On April 9th, 2021, the U.S. Department of Labor (DOL) issued a field assistance bulletin regarding wage and hour violations. Published by the DOL’s Wage and Hour Division (WHD), the bulletin’s policy change will benefit workers and penalize violators. For example, employers who violate the Fair Labor Standards Act (FLSA) wage provisions may face additional liabilities. Violations would include any unpaid wages plus an additional equal amount as liquidated damages, referred to as “double damages.” The WHD recently ended its Payroll Audit Independent Determination (PAID) program.
Background of the Policy
The concept of “double damages” is not new regarding wage and hour violations. In fact, the DOL enforced these penalties for years. However, in June 2020, the DOL began receiving employers’ complaints on double damages. For example, employers complained that the DOL was seeking these damages inconsistently and too often during President Barack Obama’s administration. As a result, WHD investigators, directed by President Donald Trump’s administration, could not assess additional liquidated damages alone. In order to levy double damages, investigators needed approval from both the WHD and DOL Solicitor to pursue the penalties.
As a result of the WHD’s field bulletin, the previous Trump WHD policy is now immediately rescinded. Investigators now have greater discretion when seeking double damages for wage and hour violations. However, the WHD regional office leader must approval all pre-ligation demands for liquidated damages.
Employer Takeaways
In conclusion, the change in DOL policy does not impact the availability of liquidated damages in certain situations. For instance, the WHD can assess liquidated damages in DOL or employee cases filed in both state or federal court. Additionally, employees can also seek an award of their attorneys’ fees. With this new policy, the DOL signifies that the agency plans to be more proactive when receiving complaints. As a result, employers should examine their worker classification policies and other wage and hour practices to avoid litigation.

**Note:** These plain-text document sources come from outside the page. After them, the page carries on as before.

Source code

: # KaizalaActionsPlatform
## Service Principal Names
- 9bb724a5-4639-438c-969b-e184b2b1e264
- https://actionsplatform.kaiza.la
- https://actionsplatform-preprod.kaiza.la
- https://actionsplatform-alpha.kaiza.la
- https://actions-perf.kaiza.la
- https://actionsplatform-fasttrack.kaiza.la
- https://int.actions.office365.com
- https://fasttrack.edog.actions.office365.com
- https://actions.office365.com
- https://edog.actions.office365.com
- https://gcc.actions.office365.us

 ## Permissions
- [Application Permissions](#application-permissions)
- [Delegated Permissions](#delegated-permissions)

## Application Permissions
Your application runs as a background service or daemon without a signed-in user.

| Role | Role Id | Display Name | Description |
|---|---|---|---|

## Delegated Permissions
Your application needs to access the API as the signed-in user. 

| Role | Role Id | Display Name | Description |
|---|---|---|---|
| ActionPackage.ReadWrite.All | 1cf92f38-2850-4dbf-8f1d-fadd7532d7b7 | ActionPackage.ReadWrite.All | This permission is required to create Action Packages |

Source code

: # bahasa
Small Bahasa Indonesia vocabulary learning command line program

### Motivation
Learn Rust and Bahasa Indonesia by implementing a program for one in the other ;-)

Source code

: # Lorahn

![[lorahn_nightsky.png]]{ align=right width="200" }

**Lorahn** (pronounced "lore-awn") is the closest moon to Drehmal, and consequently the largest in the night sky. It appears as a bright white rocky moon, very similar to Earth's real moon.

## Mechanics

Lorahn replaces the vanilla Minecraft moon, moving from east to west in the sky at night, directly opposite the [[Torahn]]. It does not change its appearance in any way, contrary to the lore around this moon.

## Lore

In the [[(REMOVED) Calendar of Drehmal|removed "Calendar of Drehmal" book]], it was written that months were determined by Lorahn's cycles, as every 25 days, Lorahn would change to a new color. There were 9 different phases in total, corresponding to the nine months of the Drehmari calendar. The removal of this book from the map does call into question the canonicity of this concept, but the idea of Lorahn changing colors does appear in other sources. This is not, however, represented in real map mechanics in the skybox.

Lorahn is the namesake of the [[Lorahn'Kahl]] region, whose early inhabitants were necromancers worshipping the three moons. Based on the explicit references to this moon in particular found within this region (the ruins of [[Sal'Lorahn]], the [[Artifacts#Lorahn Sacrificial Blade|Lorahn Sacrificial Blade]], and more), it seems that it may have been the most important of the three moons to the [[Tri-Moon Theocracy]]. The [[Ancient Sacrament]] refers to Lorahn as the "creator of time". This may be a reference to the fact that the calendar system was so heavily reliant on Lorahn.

I was involved in a DOL case as an employer with (1) past employee who made false accusations against our company. During the investigation, we provided all of our documentation confirming very little liability for Travel Time between projects that was paid to employees outside of there lunch time break, though the agent required 3-years of documentation and assessed a payment of 18-times the amount we found to be an oversight of travel time from job to job. We were threatened with excessive amounts, if we did not agree to the amount 18-times the amount of actual documented liability.
We were basically extorted into paying substantially more to past employees who no longer worked at our company and had no liability or lost wages due. We were forced to pay ALL past employees, which some had left with our tools, stolen equipment and left on adverse terms. They received undue compensation from the investigators determination. We were treated very unfairly and unjustly for a minor oversight of a few employees. Our legal representation stated that the DOL is not justified for employers in all of there investigations due to the commissions and pay incentives for extorting funds from small businesses.